Stored items
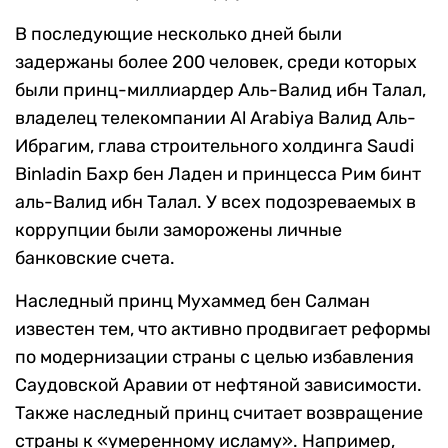
В последующие несколько дней были
задержаны более 200 человек, среди которых
были принц-миллиардер Аль-Валид ибн Талал,
владелец телекомпании Al Arabiya Валид Аль-
Ибрагим, глава строительного холдинга Saudi
Binladin Бахр бен Ладен и принцесса Рим бинт
аль-Валид ибн Талал. У всех подозреваемых в
коррупции были заморожены личные
банковские счета.
Наследный принц Мухаммед бен Салман
известен тем, что активно продвигает реформы
по модернизации страны с целью избавления
Саудовской Аравии от нефтяной зависимости.
Также наследный принц считает возвращение
страны к «умеренному исламу». Например,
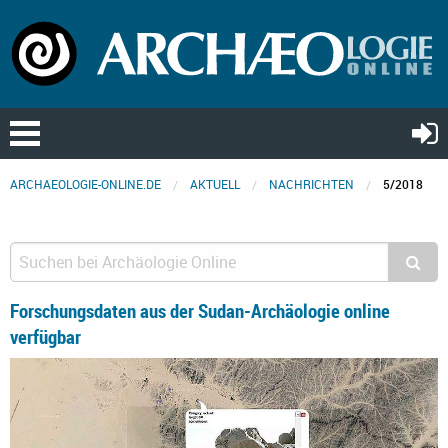
ARCHAEOLOGIE-ONLINE.DE
AKTUELL
NACHRICHTEN
5/2018
Forschungsdaten aus der Sudan-Archäologie online
verfügbar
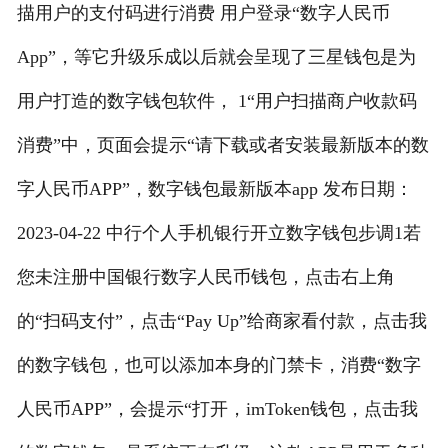
描用户的支付码进行消费 用户登录“数字人民币
App”，等它升级乐成以后就会呈现了三星钱包是为
用户打造的数字钱包软件， 1“用户扫描商户收款码
消费”中，页面会提示“请下载或者安装最新版本的数
字人民币APP”，数字钱包最新版本app 发布日期：
2023-04-22 中行个人手机银行开立数字钱包步调1若
您未注册中国银行数字人民币钱包，点击右上角
的“扫码支付”，点击“Pay Up”给商家看付款，点击我
的数字钱包，也可以添加本身的门禁卡，消费“数字
人民币APP”，会提示“打开，imToken钱包，点击我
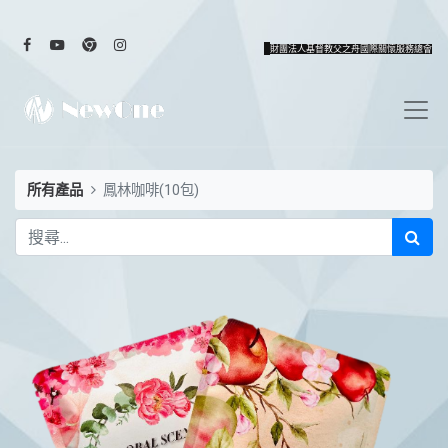
財團法人基督教父之舟國際關懷服務總會
所有產品
鳳林咖啡(10包)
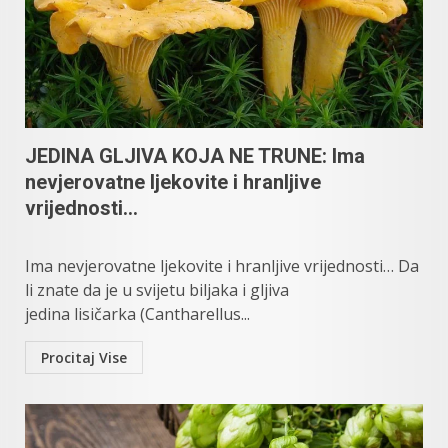
JEDINA GLJIVA KOJA NE TRUNE: Ima
nevjerovatne ljekovite i hranljive
vrijednosti…
Ima nevjerovatne ljekovite i hranljive vrijednosti… Da
li znate da je u svijetu biljaka i gljiva
jedina lisičarka (Cantharellus...
Procitaj Vise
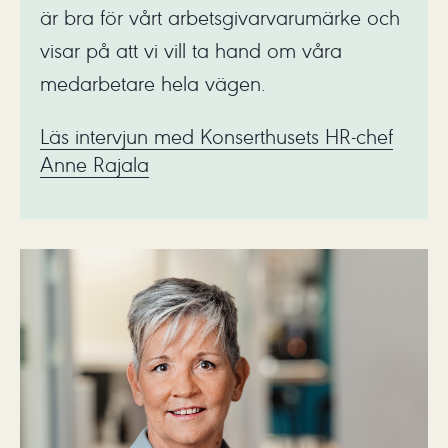
är bra för vårt arbetsgivarvarumärke och
visar på att vi vill ta hand om våra
medarbetare hela vägen.
Läs intervjun med Konserthusets HR-chef
Anne Rajala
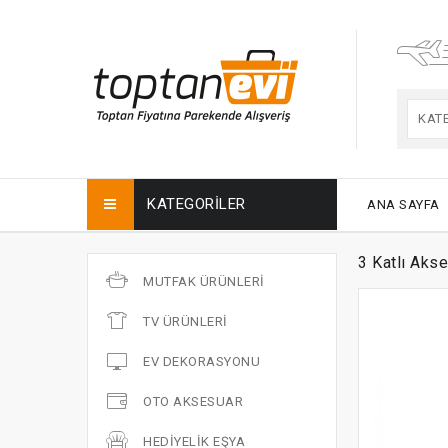
KAT
KATEGORILER
ANA SAYFA
3 Katlı Akse
MUTFAK ÜRÜNLERI
TV ÜRÜNLERI
EV DEKORASYONU
OTO AKSESUAR
HEDIYELIK EŞYA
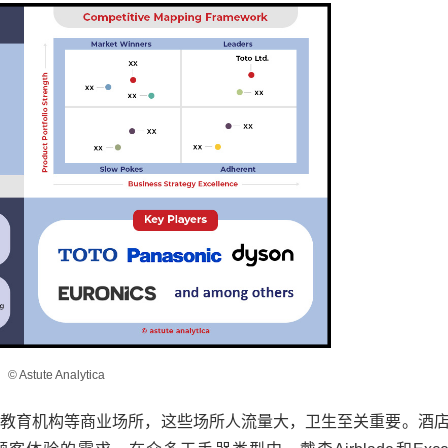
© Astute Analytica
教育机构等商业场所，这些场所人流量大，卫生至关重要。酒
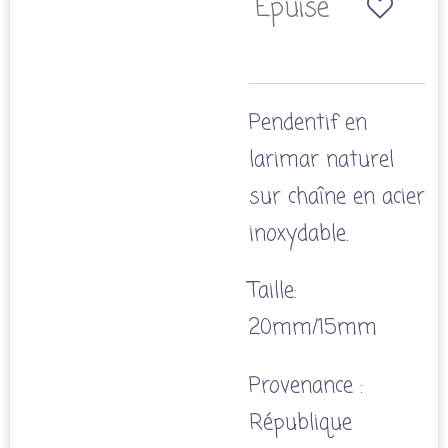
Épuisé
Pendentif en
larimar naturel
sur chaîne en acier
inoxydable.
Taille:
20mm/15mm
Provenance :
République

● **Problem statement**
In the stretch from the line containing "är bra för vårt arbetsgivarvarumärke och" through the end of the items, replace "medarbetare" with "anställda" and reproduce those lines with nothing else changed. Omit the pictures from your answer.

● **Expected answer**
är bra för vårt arbetsgivarvarumärke och
visar på att vi vill ta hand om våra
anställda hela vägen.
Läs intervjun med Konserthusets HR-chef
Anne Rajala
KAT
KATEGORILER
ANA SAYFA
3 Katlı Akse
MUTFAK ÜRÜNLERI
TV ÜRÜNLERI
EV DEKORASYONU
OTO AKSESUAR
HEDIYELIK EŞYA
© Astute Analytica
教育机构等商业场所，这些场所人流量大，卫生至关重要。酒
Épuisé
Pendentif en
larimar naturel
sur chaîne en acier
inoxydable.
Taille:
20mm/15mm
Provenance :
République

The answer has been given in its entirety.